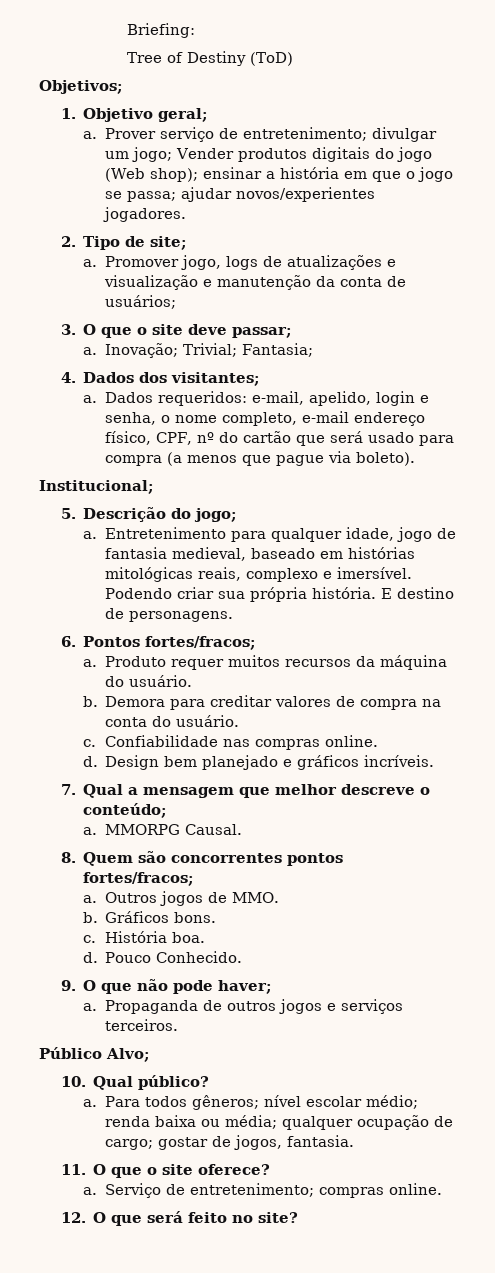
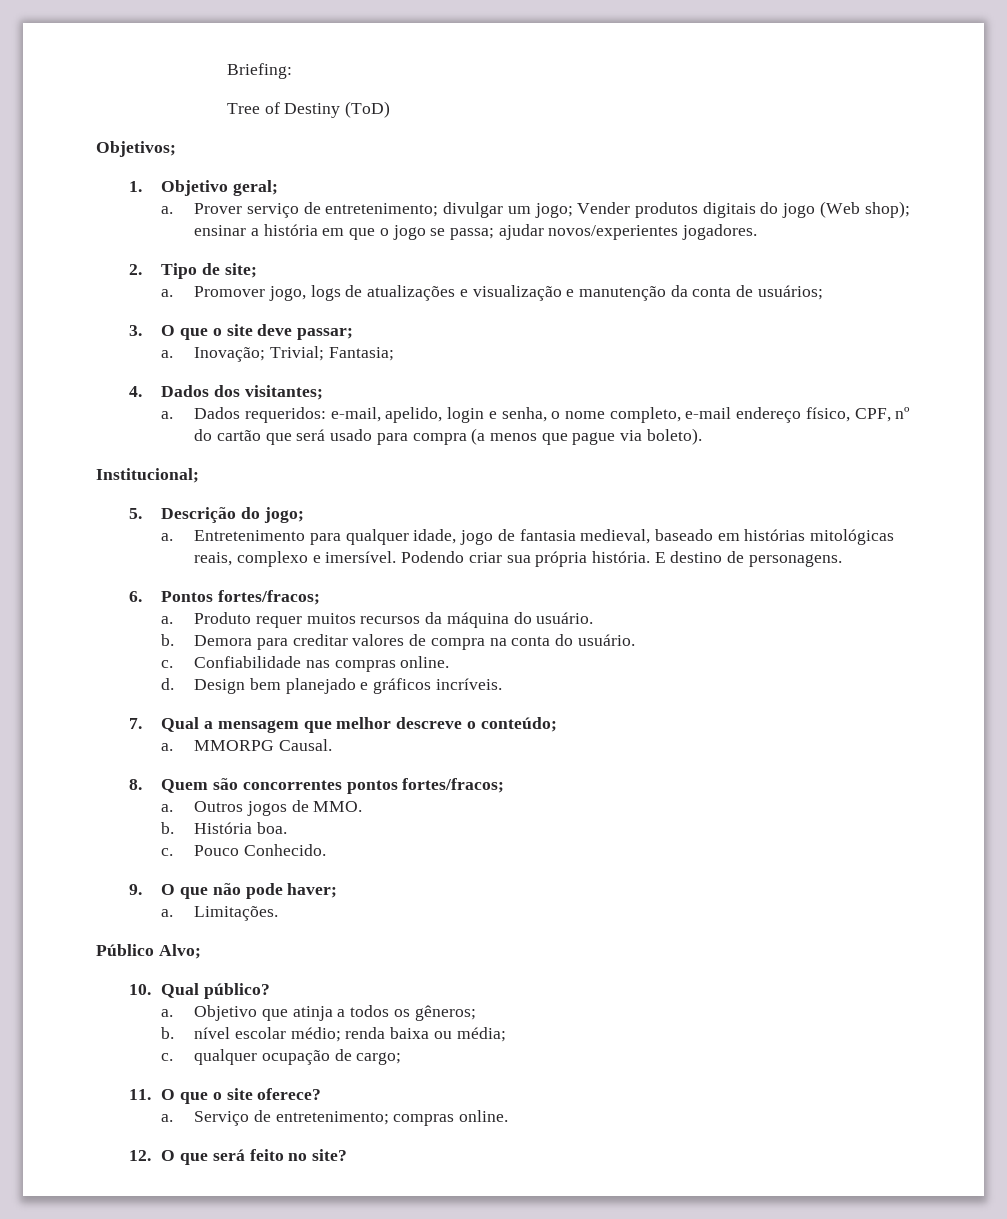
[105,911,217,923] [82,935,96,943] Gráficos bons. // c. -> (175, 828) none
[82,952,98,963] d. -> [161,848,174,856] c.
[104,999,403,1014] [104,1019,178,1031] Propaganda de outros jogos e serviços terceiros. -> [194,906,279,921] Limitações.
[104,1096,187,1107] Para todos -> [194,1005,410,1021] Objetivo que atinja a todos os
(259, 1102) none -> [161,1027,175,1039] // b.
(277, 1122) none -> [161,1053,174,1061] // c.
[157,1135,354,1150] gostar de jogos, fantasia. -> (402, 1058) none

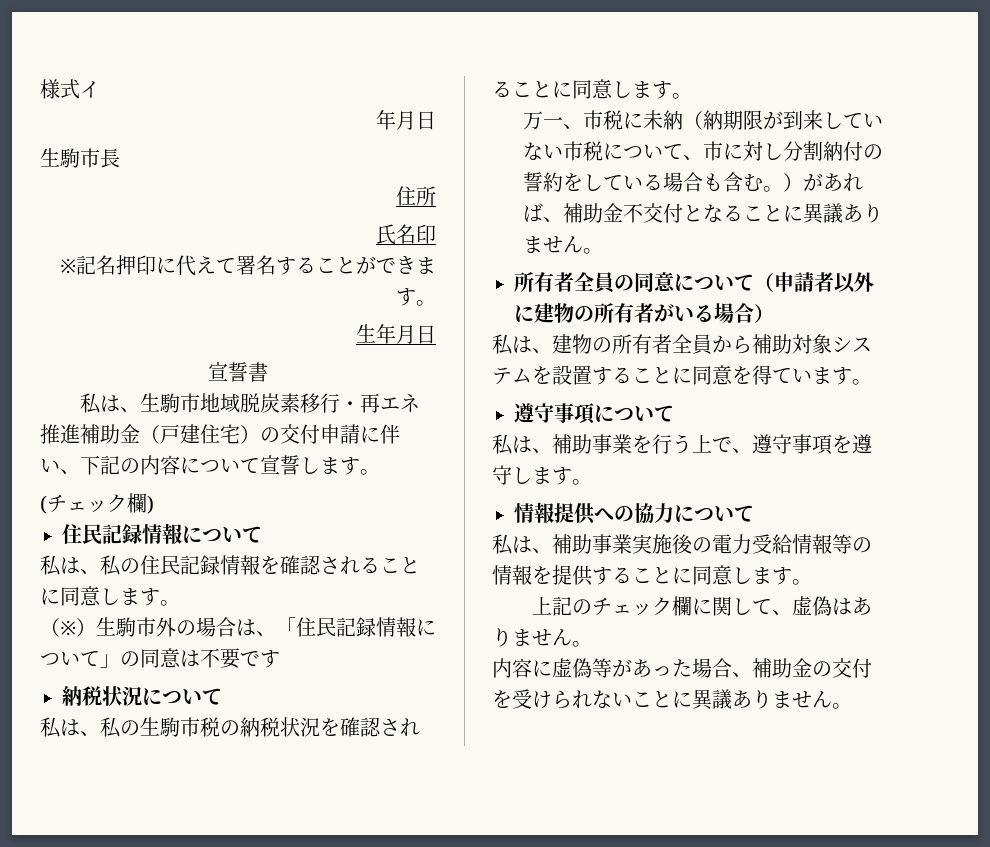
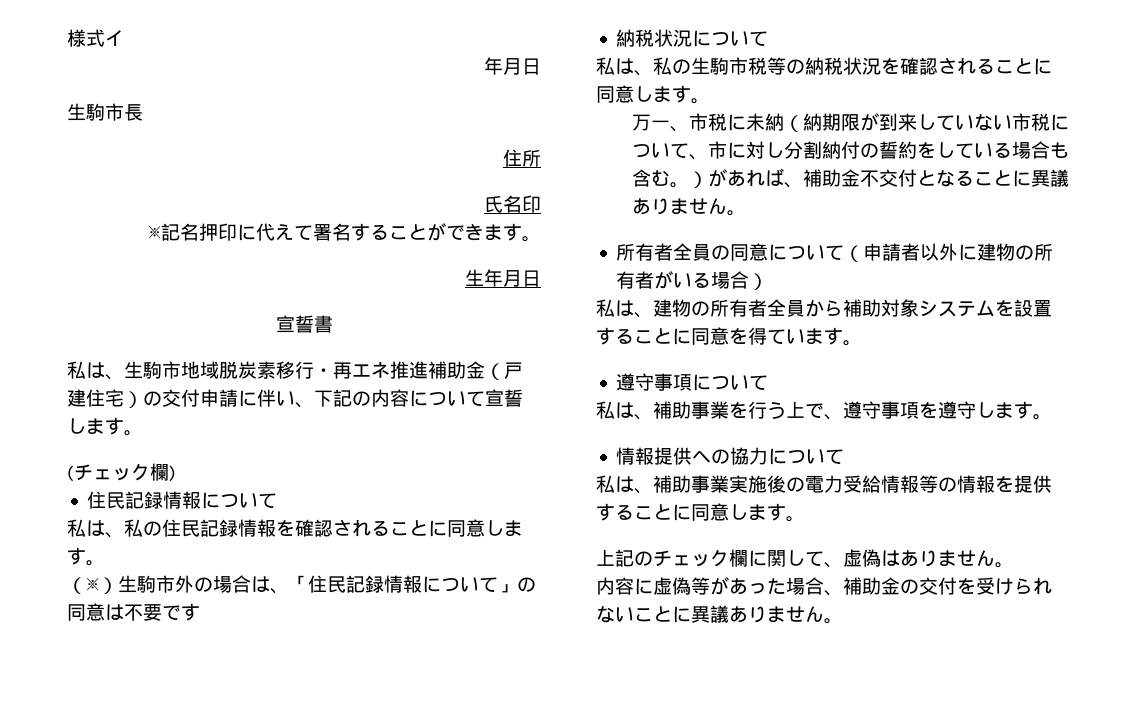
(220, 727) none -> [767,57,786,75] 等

GOAL OF THE EXERCISE: Write out, please, the lines of the listing above from the one with "[82,952,98,963] d. -> [161,848,174,856] c." through the very last, exactly as given and with no pictures.

TASK OUTPUT:
[82,952,98,963] d. -> [161,848,174,856] c.
[104,999,403,1014] [104,1019,178,1031] Propaganda de outros jogos e serviços terceiros. -> [194,906,279,921] Limitações.
[104,1096,187,1107] Para todos -> [194,1005,410,1021] Objetivo que atinja a todos os
(259, 1102) none -> [161,1027,175,1039] // b.
(277, 1122) none -> [161,1053,174,1061] // c.
[157,1135,354,1150] gostar de jogos, fantasia. -> (402, 1058) none

(220, 727) none -> [767,57,786,75] 等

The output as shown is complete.